WHAT TO WORK ON:
Reproduce every one of the entries below line for line, changing nothing.

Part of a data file
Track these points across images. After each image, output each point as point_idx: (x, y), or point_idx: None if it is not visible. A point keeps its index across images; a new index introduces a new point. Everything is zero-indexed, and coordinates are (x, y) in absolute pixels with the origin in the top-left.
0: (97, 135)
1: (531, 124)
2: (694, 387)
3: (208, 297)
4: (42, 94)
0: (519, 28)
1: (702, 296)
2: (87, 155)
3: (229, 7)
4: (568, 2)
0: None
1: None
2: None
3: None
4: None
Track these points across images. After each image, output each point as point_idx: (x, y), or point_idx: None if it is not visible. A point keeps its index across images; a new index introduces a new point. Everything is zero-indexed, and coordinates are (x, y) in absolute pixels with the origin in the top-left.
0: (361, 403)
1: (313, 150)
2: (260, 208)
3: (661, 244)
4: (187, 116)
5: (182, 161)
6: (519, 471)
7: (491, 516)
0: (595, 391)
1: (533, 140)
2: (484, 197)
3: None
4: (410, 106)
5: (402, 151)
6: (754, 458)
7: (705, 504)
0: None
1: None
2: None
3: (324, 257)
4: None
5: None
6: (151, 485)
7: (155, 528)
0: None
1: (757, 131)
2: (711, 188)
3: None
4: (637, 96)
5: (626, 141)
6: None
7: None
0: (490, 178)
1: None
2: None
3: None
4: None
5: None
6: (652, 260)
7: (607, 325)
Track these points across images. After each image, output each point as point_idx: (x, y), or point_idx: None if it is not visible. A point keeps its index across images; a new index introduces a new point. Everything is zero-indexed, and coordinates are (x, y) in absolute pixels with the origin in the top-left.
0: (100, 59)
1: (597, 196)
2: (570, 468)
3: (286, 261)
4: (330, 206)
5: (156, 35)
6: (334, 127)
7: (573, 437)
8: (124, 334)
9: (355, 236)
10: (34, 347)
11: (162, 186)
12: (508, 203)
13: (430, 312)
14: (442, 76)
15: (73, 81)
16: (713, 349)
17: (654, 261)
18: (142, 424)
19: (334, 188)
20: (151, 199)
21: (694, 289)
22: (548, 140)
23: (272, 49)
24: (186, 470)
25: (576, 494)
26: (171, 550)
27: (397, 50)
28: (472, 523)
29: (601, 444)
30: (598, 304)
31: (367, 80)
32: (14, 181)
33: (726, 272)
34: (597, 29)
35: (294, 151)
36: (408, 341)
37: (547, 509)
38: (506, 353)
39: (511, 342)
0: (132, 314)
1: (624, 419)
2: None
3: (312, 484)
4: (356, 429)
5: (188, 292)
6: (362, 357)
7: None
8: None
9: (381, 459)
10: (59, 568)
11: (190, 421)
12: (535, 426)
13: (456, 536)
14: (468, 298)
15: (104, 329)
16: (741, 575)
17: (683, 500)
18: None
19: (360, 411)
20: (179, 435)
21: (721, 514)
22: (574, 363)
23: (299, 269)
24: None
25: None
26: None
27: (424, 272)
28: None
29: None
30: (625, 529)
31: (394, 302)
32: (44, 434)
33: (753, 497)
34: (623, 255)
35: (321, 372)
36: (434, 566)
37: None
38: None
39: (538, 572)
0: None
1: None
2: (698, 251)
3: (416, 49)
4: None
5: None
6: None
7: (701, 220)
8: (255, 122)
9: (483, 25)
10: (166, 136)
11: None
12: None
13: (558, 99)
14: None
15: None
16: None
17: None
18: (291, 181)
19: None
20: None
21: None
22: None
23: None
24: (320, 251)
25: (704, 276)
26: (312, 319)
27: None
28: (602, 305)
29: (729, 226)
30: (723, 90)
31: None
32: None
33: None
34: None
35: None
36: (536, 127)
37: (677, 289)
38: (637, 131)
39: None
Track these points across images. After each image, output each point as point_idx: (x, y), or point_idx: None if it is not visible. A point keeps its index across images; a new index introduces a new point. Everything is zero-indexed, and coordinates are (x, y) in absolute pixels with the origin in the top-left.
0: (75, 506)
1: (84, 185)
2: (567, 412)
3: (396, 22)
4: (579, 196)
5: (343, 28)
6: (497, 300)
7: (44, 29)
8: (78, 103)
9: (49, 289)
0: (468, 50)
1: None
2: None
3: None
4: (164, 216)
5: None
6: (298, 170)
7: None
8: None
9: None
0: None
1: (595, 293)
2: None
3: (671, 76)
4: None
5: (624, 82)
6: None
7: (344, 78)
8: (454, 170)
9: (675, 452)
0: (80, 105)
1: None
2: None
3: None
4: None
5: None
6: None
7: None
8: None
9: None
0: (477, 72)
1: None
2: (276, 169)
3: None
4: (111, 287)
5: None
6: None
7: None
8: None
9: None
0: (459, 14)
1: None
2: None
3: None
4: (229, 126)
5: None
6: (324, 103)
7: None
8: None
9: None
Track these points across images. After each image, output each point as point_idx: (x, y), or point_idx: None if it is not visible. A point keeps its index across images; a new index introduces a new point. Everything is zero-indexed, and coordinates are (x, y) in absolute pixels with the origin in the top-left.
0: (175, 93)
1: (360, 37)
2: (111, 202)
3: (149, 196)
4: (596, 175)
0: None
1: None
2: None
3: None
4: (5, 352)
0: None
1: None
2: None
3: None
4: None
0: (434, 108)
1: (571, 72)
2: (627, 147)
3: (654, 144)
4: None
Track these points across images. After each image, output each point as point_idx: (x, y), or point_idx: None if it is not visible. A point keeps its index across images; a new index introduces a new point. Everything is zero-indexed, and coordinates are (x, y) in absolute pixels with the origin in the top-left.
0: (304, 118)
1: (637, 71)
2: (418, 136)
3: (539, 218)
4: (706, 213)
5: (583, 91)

OUTPUT OF THE TASK:
Track these points across images. After each image, output each point as point_idx: (x, y), or point_idx: None if it is not visible. A point keeps its index across images; a new index introduces a new point. Everything is zero-indexed, and coordinates are (x, y) in absolute pixels with the origin in the top-left.
0: (97, 135)
1: (531, 124)
2: (694, 387)
3: (208, 297)
4: (42, 94)
0: (519, 28)
1: (702, 296)
2: (87, 155)
3: (229, 7)
4: (568, 2)
0: None
1: None
2: None
3: None
4: None
Track these points across images. After each image, output each point as point_idx: (x, y), or point_idx: None if it is not visible. A point keeps its index across images; a new index introduces a new point. Everything is zero-indexed, and coordinates are (x, y) in absolute pixels with the origin in the top-left.
0: (361, 403)
1: (313, 150)
2: (260, 208)
3: (661, 244)
4: (187, 116)
5: (182, 161)
6: (519, 471)
7: (491, 516)
0: (595, 391)
1: (533, 140)
2: (484, 197)
3: None
4: (410, 106)
5: (402, 151)
6: (754, 458)
7: (705, 504)
0: None
1: None
2: None
3: (324, 257)
4: None
5: None
6: (151, 485)
7: (155, 528)
0: None
1: (757, 131)
2: (711, 188)
3: None
4: (637, 96)
5: (626, 141)
6: None
7: None
0: (490, 178)
1: None
2: None
3: None
4: None
5: None
6: (652, 260)
7: (607, 325)
Track these points across images. After each image, output each point as point_idx: (x, y), or point_idx: None if it is not visible. A point keeps its index across images; a new index introduces a new point. Everything is zero-indexed, and coordinates are (x, y) in absolute pixels with the origin in the top-left.
0: (100, 59)
1: (597, 196)
2: (570, 468)
3: (286, 261)
4: (330, 206)
5: (156, 35)
6: (334, 127)
7: (573, 437)
8: (124, 334)
9: (355, 236)
10: (34, 347)
11: (162, 186)
12: (508, 203)
13: (430, 312)
14: (442, 76)
15: (73, 81)
16: (713, 349)
17: (654, 261)
18: (142, 424)
19: (334, 188)
20: (151, 199)
21: (694, 289)
22: (548, 140)
23: (272, 49)
24: (186, 470)
25: (576, 494)
26: (171, 550)
27: (397, 50)
28: (472, 523)
29: (601, 444)
30: (598, 304)
31: (367, 80)
32: (14, 181)
33: (726, 272)
34: (597, 29)
35: (294, 151)
36: (408, 341)
37: (547, 509)
38: (506, 353)
39: (511, 342)
0: (132, 314)
1: (624, 419)
2: None
3: (312, 484)
4: (356, 429)
5: (188, 292)
6: (362, 357)
7: None
8: None
9: (381, 459)
10: (59, 568)
11: (190, 421)
12: (535, 426)
13: (456, 536)
14: (468, 298)
15: (104, 329)
16: (741, 575)
17: (683, 500)
18: None
19: (360, 411)
20: (179, 435)
21: (721, 514)
22: (574, 363)
23: (299, 269)
24: None
25: None
26: None
27: (424, 272)
28: None
29: None
30: (625, 529)
31: (394, 302)
32: (44, 434)
33: (753, 497)
34: (623, 255)
35: (321, 372)
36: (434, 566)
37: None
38: None
39: (538, 572)
0: None
1: None
2: (698, 251)
3: (416, 49)
4: None
5: None
6: None
7: (701, 220)
8: (255, 122)
9: (483, 25)
10: (166, 136)
11: None
12: None
13: (558, 99)
14: None
15: None
16: None
17: None
18: (291, 181)
19: None
20: None
21: None
22: None
23: None
24: (320, 251)
25: (704, 276)
26: (312, 319)
27: None
28: (602, 305)
29: (729, 226)
30: (723, 90)
31: None
32: None
33: None
34: None
35: None
36: (536, 127)
37: (677, 289)
38: (637, 131)
39: None
Track these points across images. After each image, output each point as point_idx: (x, y), or point_idx: None if it is not visible. A point keeps its index across images; a new index introduces a new point. Everything is zero-indexed, and coordinates are (x, y) in absolute pixels with the origin in the top-left.
0: (75, 506)
1: (84, 185)
2: (567, 412)
3: (396, 22)
4: (579, 196)
5: (343, 28)
6: (497, 300)
7: (44, 29)
8: (78, 103)
9: (49, 289)
0: (468, 50)
1: None
2: None
3: None
4: (164, 216)
5: None
6: (298, 170)
7: None
8: None
9: None
0: None
1: (595, 293)
2: None
3: (671, 76)
4: None
5: (624, 82)
6: None
7: (344, 78)
8: (454, 170)
9: (675, 452)
0: (80, 105)
1: None
2: None
3: None
4: None
5: None
6: None
7: None
8: None
9: None
0: (477, 72)
1: None
2: (276, 169)
3: None
4: (111, 287)
5: None
6: None
7: None
8: None
9: None
0: (459, 14)
1: None
2: None
3: None
4: (229, 126)
5: None
6: (324, 103)
7: None
8: None
9: None
Track these points across images. After each image, output each point as point_idx: (x, y), or point_idx: None if it is not visible. A point keeps its index across images; a new index introduces a new point. Everything is zero-indexed, and coordinates are (x, y) in absolute pixels with the origin in the top-left.
0: (175, 93)
1: (360, 37)
2: (111, 202)
3: (149, 196)
4: (596, 175)
0: None
1: None
2: None
3: None
4: (5, 352)
0: None
1: None
2: None
3: None
4: None
0: (434, 108)
1: (571, 72)
2: (627, 147)
3: (654, 144)
4: None
Track these points across images. After each image, output each point as point_idx: (x, y), or point_idx: None if it is not visible. A point keeps its index across images; a new index introduces a new point. Everything is zero-indexed, and coordinates are (x, y) in absolute pixels with the origin in the top-left.
0: (304, 118)
1: (637, 71)
2: (418, 136)
3: (539, 218)
4: (706, 213)
5: (583, 91)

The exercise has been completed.